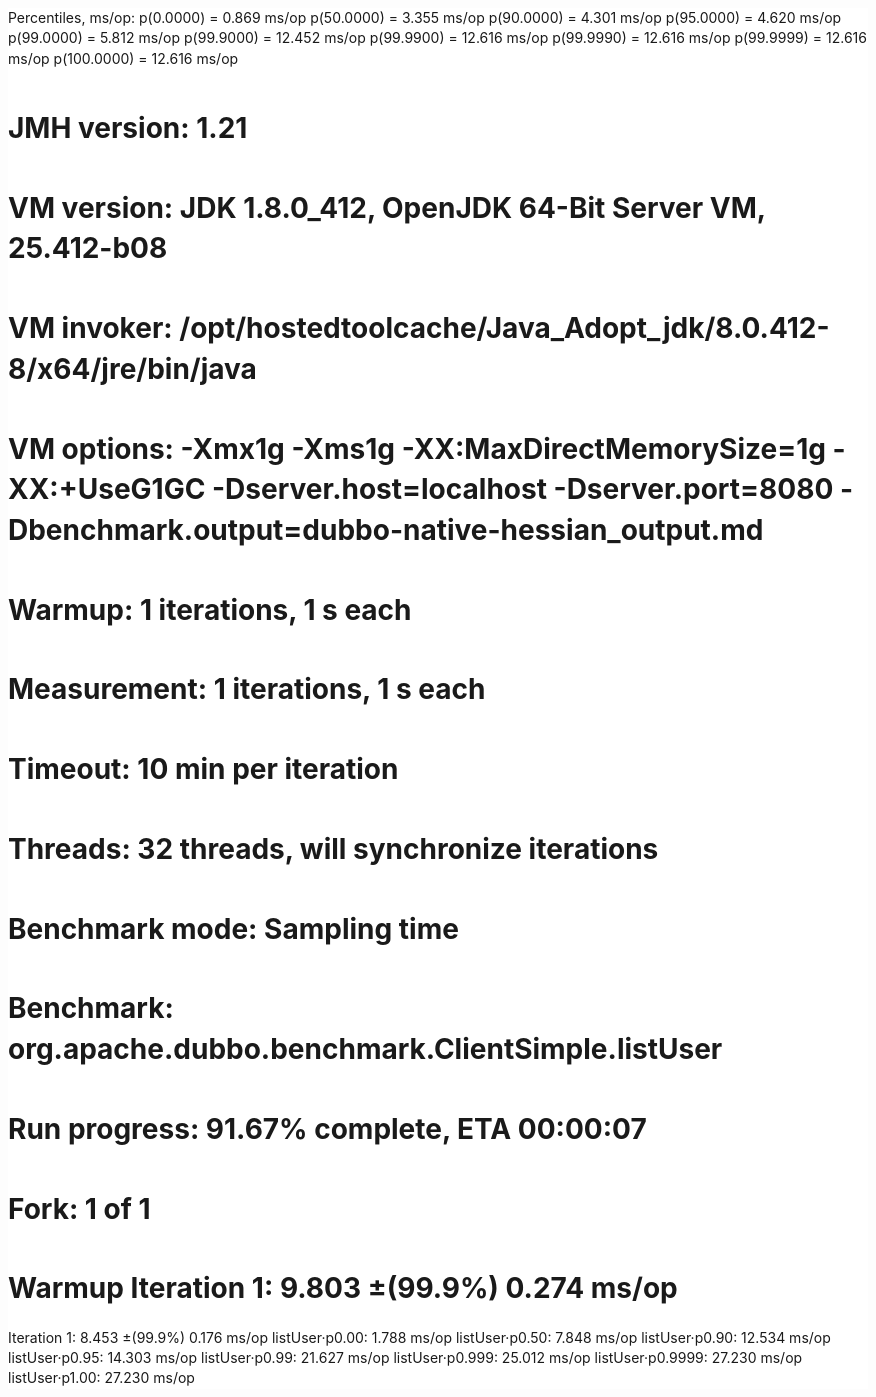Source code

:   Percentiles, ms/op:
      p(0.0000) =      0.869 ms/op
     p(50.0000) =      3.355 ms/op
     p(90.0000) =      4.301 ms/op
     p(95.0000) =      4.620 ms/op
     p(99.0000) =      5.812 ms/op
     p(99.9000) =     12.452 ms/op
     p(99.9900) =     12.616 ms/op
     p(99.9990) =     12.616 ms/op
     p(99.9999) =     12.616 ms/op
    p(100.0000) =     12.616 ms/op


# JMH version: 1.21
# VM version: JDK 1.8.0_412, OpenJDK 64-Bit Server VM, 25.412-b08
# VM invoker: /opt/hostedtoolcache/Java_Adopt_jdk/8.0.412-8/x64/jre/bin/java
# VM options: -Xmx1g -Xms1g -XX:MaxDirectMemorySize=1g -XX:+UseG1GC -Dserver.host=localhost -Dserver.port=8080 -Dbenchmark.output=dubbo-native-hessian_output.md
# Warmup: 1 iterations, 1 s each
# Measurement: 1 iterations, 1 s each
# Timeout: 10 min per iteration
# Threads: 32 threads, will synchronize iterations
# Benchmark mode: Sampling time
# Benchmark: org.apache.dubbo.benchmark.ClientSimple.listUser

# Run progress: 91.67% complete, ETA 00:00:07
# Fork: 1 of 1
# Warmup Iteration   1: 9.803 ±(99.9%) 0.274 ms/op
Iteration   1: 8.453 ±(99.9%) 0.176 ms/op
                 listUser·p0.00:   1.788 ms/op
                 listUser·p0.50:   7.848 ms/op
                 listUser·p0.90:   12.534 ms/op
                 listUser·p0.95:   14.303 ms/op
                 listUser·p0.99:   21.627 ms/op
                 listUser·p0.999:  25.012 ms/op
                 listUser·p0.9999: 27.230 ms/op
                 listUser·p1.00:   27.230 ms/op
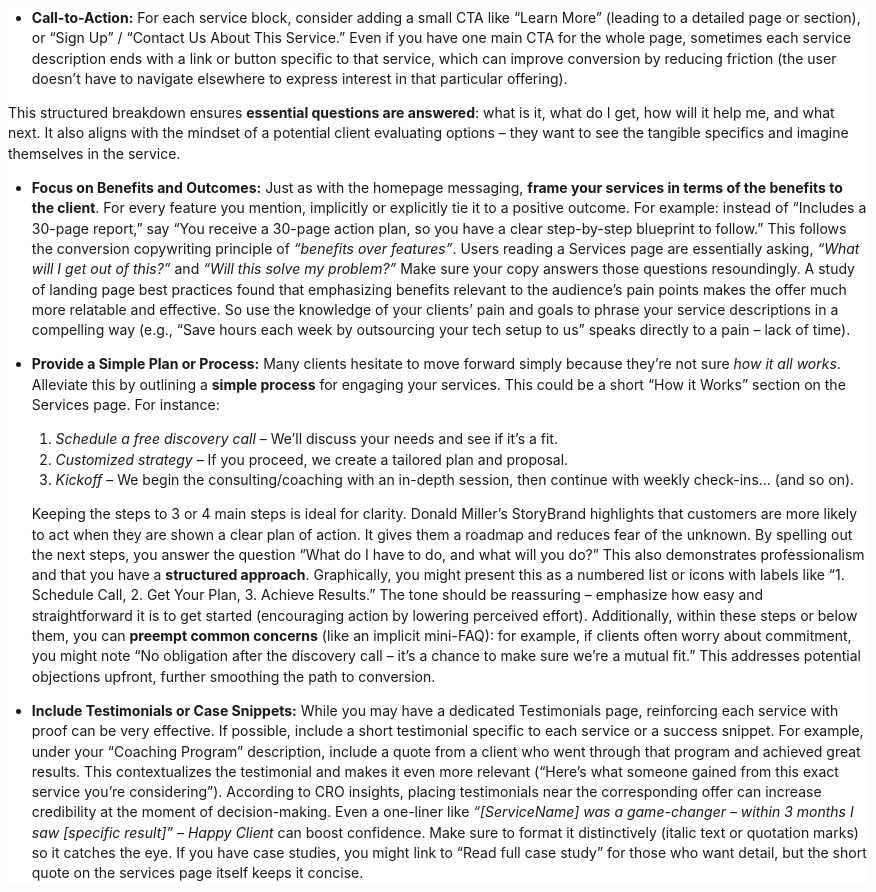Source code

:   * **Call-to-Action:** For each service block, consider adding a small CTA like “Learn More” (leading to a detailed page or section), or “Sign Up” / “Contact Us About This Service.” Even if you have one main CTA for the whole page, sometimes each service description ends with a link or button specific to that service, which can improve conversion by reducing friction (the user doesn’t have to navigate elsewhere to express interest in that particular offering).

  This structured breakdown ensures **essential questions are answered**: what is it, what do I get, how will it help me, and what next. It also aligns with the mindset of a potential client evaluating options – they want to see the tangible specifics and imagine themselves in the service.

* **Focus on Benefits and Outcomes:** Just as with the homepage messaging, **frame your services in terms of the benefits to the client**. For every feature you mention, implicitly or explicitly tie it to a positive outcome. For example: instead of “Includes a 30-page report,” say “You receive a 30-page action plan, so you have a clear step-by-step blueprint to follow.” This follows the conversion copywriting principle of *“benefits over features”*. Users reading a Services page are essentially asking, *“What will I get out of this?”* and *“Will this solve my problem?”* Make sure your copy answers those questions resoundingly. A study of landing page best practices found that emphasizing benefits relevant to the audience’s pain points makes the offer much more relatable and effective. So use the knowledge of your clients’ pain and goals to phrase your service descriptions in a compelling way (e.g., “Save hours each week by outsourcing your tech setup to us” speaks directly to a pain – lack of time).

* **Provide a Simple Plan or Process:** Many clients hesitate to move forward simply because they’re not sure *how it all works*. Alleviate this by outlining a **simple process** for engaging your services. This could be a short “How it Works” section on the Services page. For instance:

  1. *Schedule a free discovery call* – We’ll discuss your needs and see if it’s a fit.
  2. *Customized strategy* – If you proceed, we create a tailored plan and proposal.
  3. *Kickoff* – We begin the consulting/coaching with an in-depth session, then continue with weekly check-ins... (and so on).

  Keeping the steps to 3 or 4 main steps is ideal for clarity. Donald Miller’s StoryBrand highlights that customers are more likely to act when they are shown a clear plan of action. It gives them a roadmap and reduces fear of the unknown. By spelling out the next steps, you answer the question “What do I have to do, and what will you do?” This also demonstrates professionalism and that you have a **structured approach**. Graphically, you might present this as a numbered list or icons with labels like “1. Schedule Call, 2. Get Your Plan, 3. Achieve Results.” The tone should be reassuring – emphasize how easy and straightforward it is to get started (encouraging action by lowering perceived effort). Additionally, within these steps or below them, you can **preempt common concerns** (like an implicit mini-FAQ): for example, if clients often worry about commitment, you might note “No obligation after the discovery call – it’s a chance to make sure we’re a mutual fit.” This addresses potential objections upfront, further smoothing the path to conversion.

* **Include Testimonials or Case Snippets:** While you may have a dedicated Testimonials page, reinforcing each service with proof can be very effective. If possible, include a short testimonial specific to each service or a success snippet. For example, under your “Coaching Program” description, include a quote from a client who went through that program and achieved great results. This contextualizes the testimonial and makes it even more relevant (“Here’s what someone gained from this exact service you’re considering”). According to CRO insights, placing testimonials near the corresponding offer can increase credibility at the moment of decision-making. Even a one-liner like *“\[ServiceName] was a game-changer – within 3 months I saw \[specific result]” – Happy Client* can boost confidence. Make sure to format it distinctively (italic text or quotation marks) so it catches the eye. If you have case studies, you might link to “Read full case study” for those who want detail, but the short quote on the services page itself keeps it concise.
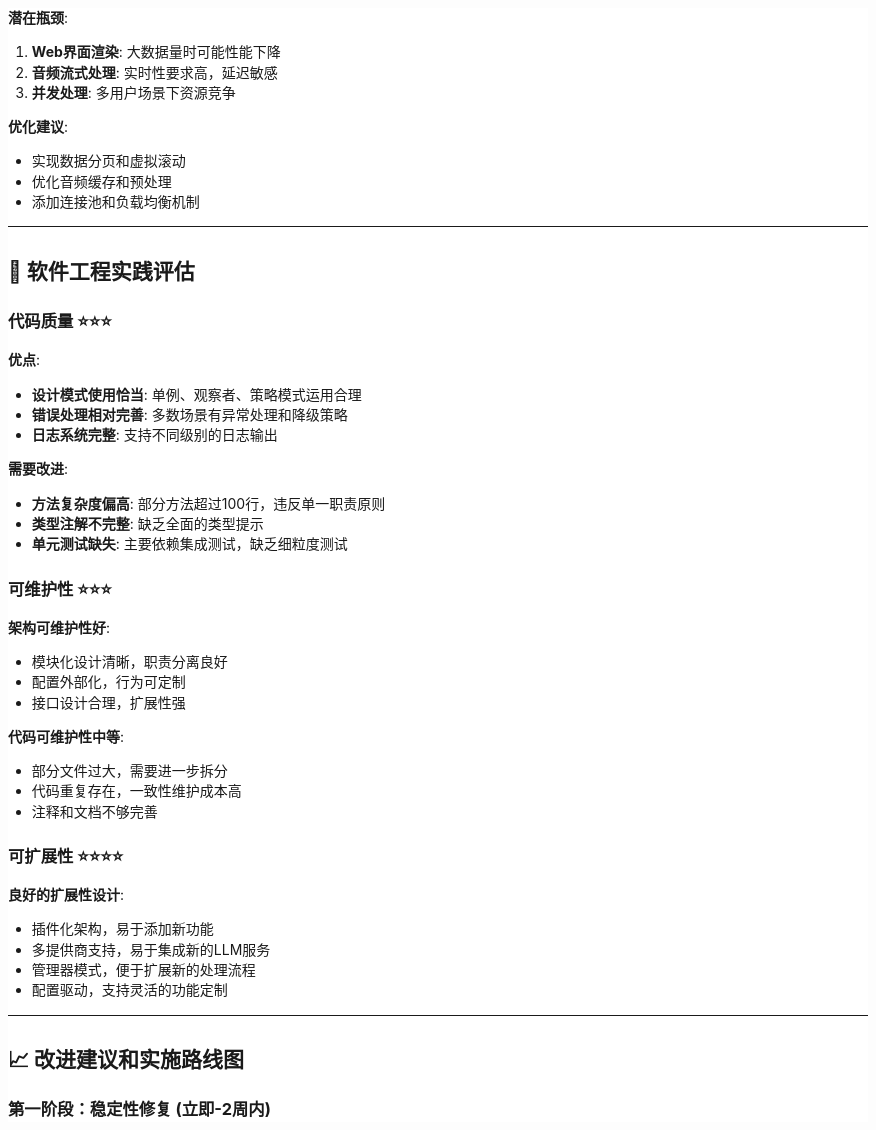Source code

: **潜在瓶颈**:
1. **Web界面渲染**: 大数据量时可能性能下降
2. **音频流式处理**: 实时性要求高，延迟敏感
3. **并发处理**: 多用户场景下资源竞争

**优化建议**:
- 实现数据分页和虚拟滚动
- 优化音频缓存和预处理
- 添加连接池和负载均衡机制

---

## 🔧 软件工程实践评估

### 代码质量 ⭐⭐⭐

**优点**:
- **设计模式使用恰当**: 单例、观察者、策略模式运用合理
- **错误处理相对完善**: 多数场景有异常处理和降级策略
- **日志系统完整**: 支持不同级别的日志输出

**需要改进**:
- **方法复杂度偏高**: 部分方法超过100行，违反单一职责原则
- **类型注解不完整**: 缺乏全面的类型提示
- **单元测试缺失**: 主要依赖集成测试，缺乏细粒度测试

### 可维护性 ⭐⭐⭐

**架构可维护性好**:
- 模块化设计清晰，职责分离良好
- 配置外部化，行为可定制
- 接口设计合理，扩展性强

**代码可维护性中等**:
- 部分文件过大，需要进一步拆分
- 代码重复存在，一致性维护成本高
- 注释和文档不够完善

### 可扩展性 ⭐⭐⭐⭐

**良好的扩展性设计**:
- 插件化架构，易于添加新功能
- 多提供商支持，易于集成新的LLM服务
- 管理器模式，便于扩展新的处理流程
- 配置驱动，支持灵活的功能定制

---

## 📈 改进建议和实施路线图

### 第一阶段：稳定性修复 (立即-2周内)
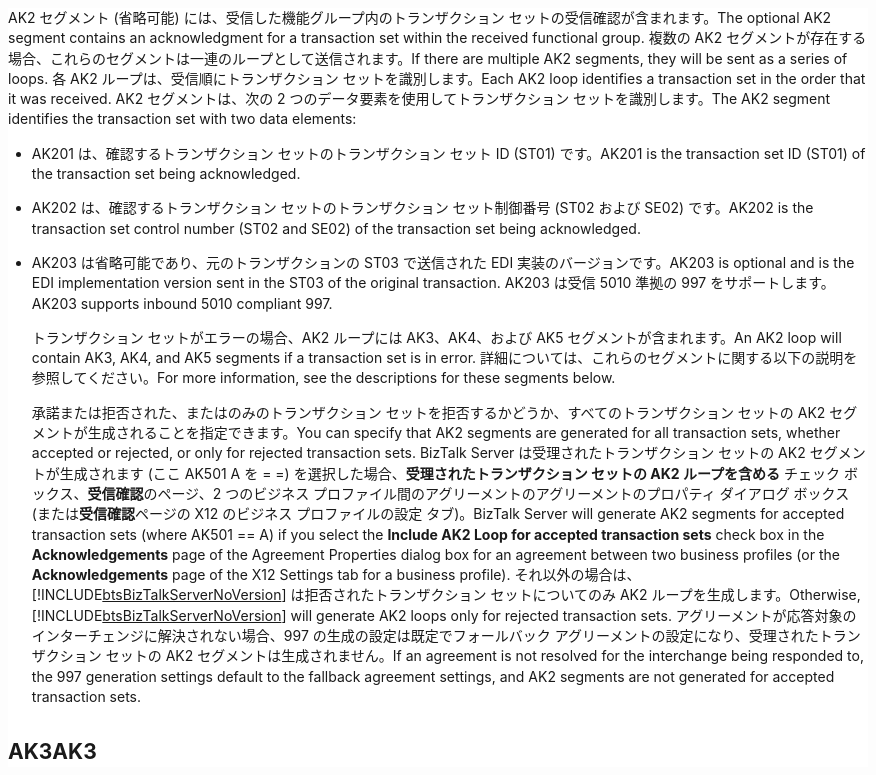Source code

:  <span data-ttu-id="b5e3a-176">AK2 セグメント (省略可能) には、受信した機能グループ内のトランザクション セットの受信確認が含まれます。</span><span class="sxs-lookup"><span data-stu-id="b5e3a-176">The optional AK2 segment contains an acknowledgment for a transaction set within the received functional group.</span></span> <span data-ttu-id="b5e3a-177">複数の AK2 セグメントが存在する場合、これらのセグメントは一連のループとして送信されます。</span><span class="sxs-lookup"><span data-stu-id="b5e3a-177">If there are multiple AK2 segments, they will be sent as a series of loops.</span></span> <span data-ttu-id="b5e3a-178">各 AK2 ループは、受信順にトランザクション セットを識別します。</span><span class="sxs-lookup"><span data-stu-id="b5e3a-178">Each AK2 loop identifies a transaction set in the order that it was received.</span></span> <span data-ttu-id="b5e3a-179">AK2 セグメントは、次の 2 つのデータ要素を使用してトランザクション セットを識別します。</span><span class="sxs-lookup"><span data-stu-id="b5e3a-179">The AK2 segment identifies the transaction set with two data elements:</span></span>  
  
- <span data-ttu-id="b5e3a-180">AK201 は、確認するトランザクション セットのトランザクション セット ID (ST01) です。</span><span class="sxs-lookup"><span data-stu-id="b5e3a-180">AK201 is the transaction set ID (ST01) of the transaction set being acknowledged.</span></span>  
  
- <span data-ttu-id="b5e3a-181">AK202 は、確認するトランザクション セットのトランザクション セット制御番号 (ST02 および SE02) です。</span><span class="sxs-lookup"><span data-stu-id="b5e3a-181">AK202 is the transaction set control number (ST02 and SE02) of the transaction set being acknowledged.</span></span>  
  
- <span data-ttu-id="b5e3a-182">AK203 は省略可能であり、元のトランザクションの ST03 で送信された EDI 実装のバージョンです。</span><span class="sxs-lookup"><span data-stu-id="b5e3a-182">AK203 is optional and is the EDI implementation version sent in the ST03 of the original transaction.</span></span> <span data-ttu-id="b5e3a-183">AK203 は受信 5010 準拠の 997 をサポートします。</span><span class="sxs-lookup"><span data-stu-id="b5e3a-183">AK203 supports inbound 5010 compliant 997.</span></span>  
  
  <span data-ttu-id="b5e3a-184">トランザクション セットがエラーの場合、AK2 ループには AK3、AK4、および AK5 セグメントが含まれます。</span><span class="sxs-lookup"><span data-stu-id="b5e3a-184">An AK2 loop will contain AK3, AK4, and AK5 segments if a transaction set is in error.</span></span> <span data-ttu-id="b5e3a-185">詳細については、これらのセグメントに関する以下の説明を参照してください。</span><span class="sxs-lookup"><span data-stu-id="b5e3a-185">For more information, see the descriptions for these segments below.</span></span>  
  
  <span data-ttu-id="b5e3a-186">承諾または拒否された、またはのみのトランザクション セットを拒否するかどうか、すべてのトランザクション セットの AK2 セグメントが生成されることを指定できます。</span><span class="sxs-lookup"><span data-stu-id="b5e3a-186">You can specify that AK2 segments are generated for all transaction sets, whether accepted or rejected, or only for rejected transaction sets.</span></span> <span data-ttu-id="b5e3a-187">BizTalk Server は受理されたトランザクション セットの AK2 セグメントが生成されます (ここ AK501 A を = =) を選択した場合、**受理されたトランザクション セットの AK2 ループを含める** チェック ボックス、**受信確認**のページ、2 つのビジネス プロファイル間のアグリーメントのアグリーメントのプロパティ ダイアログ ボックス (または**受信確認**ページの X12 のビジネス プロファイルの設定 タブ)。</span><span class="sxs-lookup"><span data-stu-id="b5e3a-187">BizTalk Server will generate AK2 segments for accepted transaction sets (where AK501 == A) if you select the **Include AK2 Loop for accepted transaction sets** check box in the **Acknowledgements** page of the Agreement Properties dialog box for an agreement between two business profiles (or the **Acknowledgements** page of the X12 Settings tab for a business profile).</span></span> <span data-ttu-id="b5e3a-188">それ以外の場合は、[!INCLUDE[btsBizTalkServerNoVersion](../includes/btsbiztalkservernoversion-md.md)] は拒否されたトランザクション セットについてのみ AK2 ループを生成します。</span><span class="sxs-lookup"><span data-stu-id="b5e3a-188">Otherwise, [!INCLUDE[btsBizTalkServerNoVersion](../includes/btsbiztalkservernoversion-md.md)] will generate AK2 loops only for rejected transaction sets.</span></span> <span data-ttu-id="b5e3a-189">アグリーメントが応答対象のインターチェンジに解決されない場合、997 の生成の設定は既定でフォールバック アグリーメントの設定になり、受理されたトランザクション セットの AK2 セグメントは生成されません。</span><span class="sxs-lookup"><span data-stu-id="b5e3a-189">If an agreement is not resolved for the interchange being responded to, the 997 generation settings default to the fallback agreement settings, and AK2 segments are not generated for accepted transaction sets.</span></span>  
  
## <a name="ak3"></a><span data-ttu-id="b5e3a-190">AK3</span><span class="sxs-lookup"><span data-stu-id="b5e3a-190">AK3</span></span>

#####

__TO-DO ITEM__. Scan the material above for lines holding the string "Warmup" and copy those lines.

__TASK SOLUTION__.
# Warmup: 1 iterations, 1 s each
# Warmup Iteration   1: 9.803 ±(99.9%) 0.274 ms/op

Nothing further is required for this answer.